Innanzi tutto bisogna imparare a conoscerla e diventarne consapevoli. E’ bene analizzare i segnali, riconoscerli e modificare la mentalità in un’ottica positiva. Poi ci sono delle piccole strategie che vanno apprese ed allenate come la respirazione diaframmatica, gli esercizi di rilassamento che consentono un riequilibrio neurovegetativo, o la visualizzazione che ci permette di immaginare la gara e vivere ogni passaggio dalla preparazione alla fine della competizione, in qualche modo la vivo prima e riesco a sentirmi più preparato e sicuro.

 

Cosa la appassiona nel lavoro con gli sportivi?

La performance! Senza dubbio la performance. Perché in un modo o nell’altro la loro prestazione diventa un po’ anche la mia. Mi appassiona il lavoro che faccio con loro per raggiungere un risultato, impostare gli obiettivi, i diversi passi necessari e il percorso per raggiungerli. Lavorare per step ed obiettivi è il motore della mia azione. La cosa più bella è il piacere che si ricava per il risultato raggiunto insieme.

 

Nel corso degli anni ha seguito anche atleti paralimpici, raggiungendo anche degli ottimi risultati: può raccontarci un episodio rilevante della sua esperienza?

Non so se è proprio rilevante ma per me è significativo e racchiude il senso del mio lavoro: quando ero all’università, durante la preparazione di psicologia dell’handicap e della disabilità, mi sono detta che io non avrei mai lavorato con i disabili, non so perché, ma non mi sentivo portata.
Anni dopo mi è capitato, un po’ per caso, di lavorare con atleti paraolimpici.

Un giorno parlando con un preparatore atletico di una atleta mi chiese che tipo di disabilità avesse.  Non fui in grado di rispondere, non ricordavo, non riuscire ad associare il suo essere in carrozzina una disabilità. Per me era solo una diversa abilità, un modo diverso di fare quello sport... Ed è questo quello che faccio: ricerco nello sport le sue specificità e in ogni atleta le sue caratteristiche, le sue “diverse abilità” e vado a lavorare su quelle. Non mi interessa che sia in carrozzina, mi interessa sapere che non potrà spingere con le gambe e che quindi il mio investimento sarà più sulla parte alta del busto. Vado a ricercare risorse e potenzialità! Questo è quello attorno a cui ruota il mio intervento e lo ritengo elemento centrale del mio lavoro e del progetto pensato per l’atleta.

 

Michaela Fantoni, psicologa e psicoterapeuta cognitivo comportamentale, è titolare del Centro Elpis Centro Multidisciplinare per il Benessere Psicofisico a (Ispra, Varese), docente, supervisore e membro del Comitato Direttivo AIAMC (Associazione Italiana di Analisi e Modificazione del Comportamento e Terapia Comportamentale e Cognitiva), Docente Asipse, scuola di Formazione in Psicoterapia cognitivo comportamentale, responsabile di equipe per la diagnosi DSA con accreditamento dall’ASL territoriale.

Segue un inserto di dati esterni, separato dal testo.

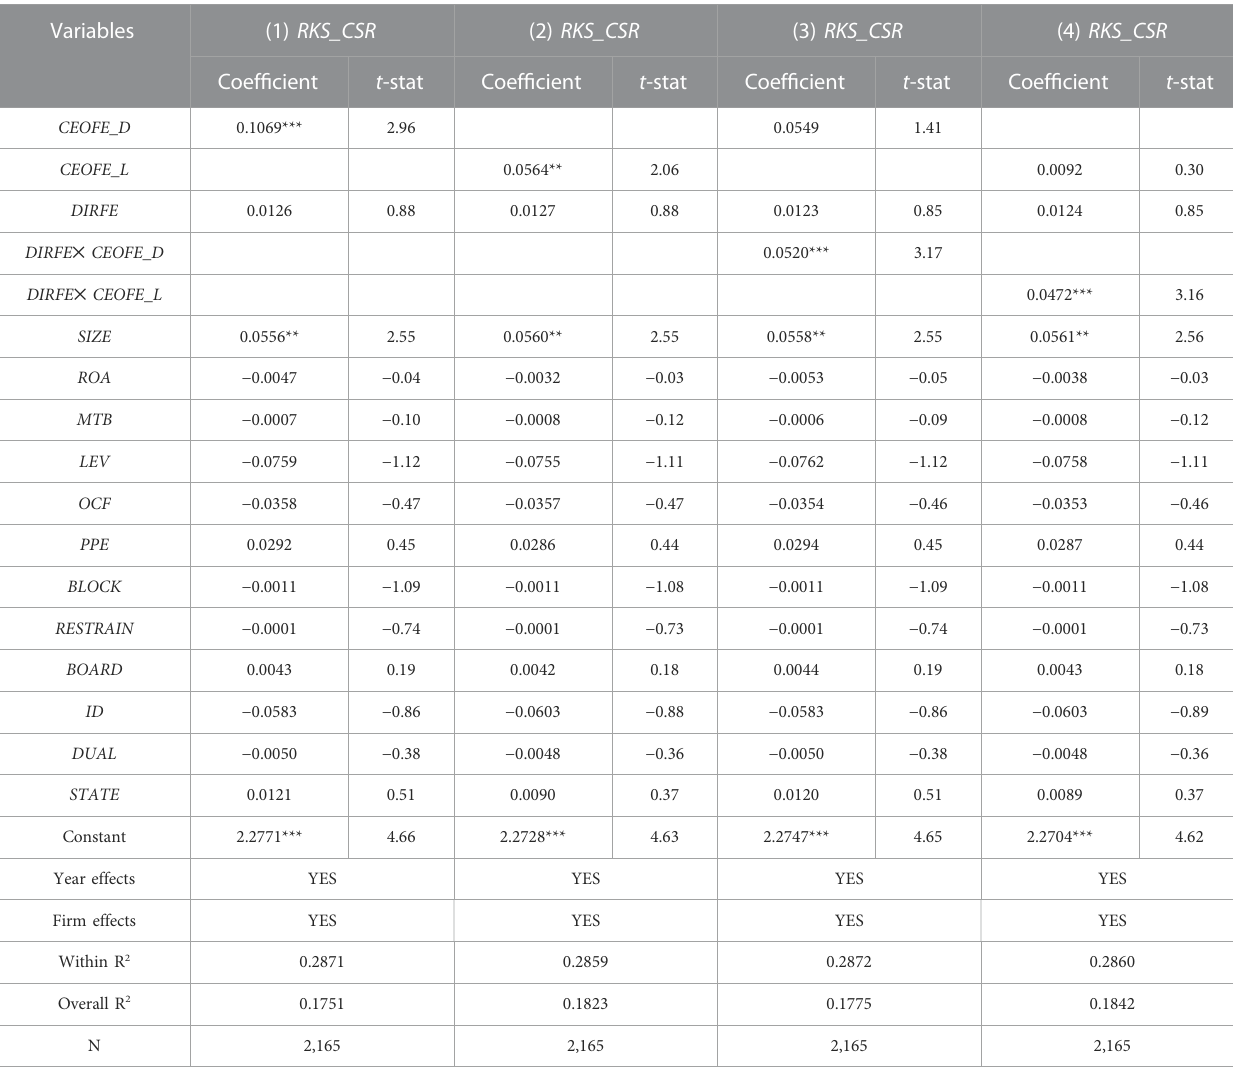
TABLE 8 CEO ’ s foreign experience and CSR (Does directors ’ foreign experience matter).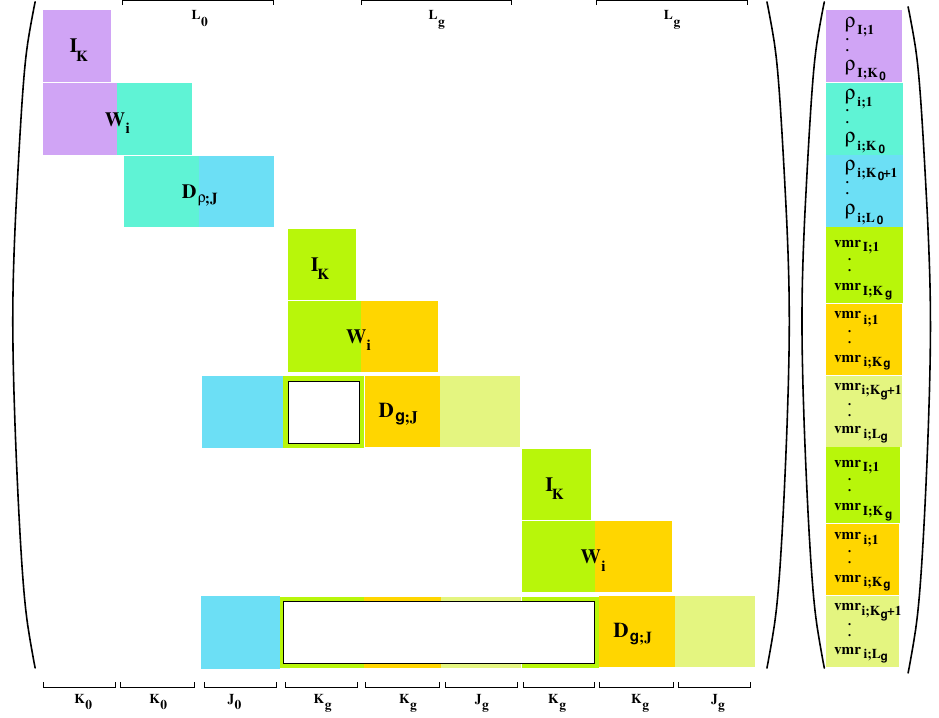
Figure 1. Matrix structure of the right-hand part of Eq. (28). Colors indicate which matrix blocks operate on which part of the input vector. An example with two gases is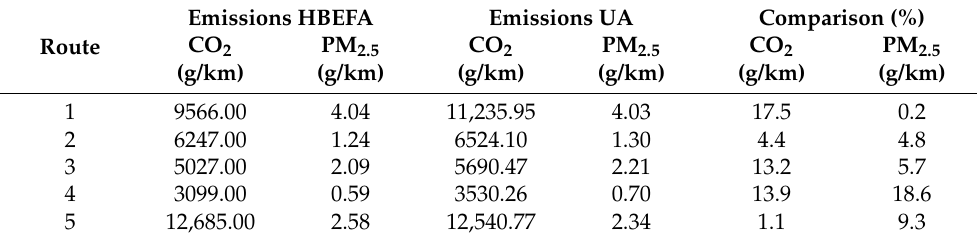
Table 5. Summary information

Da anni si occupa di Psicologia dello sport, è responsabile e docente nel Master in Psicologia dello Sport e alta specializzazione al De Michelis MindRoom,  svolge attività di formazione sportiva e preparazione mentale.

Ha lavorato con atleti olimpici e paraolimpici, da Pechino 2008 ad oggi ha sempre avuto atleti alle Olimpiadi, e stata componente della Commissione Sanitaria Federazione Italiana Canottaggio a Londra 2012. A Rio 2016 ha preparato atleti del Progetto AcquaRio, conquistando 7 medaglie alle paralimpiadi. Attualmente è Psicologa per la FINP, Federazione Italiana Nuoto Paraolimpico. Lavora con gli atleti sulla preparazione mentale.